[Transcribed page contents]
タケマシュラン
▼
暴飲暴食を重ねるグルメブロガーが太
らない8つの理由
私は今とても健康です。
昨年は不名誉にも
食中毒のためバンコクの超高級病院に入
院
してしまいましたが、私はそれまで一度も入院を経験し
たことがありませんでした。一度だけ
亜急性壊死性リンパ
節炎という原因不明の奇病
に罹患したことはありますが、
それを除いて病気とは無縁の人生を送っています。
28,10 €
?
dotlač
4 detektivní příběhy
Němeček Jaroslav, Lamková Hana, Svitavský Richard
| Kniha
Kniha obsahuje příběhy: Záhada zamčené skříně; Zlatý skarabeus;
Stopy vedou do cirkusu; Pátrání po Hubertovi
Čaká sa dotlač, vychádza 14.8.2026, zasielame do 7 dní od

# How to complete this task
Return every line of the data above in which "příběhy" appears.

# Solution for this task
4 detektivní příběhy
Kniha obsahuje příběhy: Záhada zamčené skříně; Zlatý skarabeus;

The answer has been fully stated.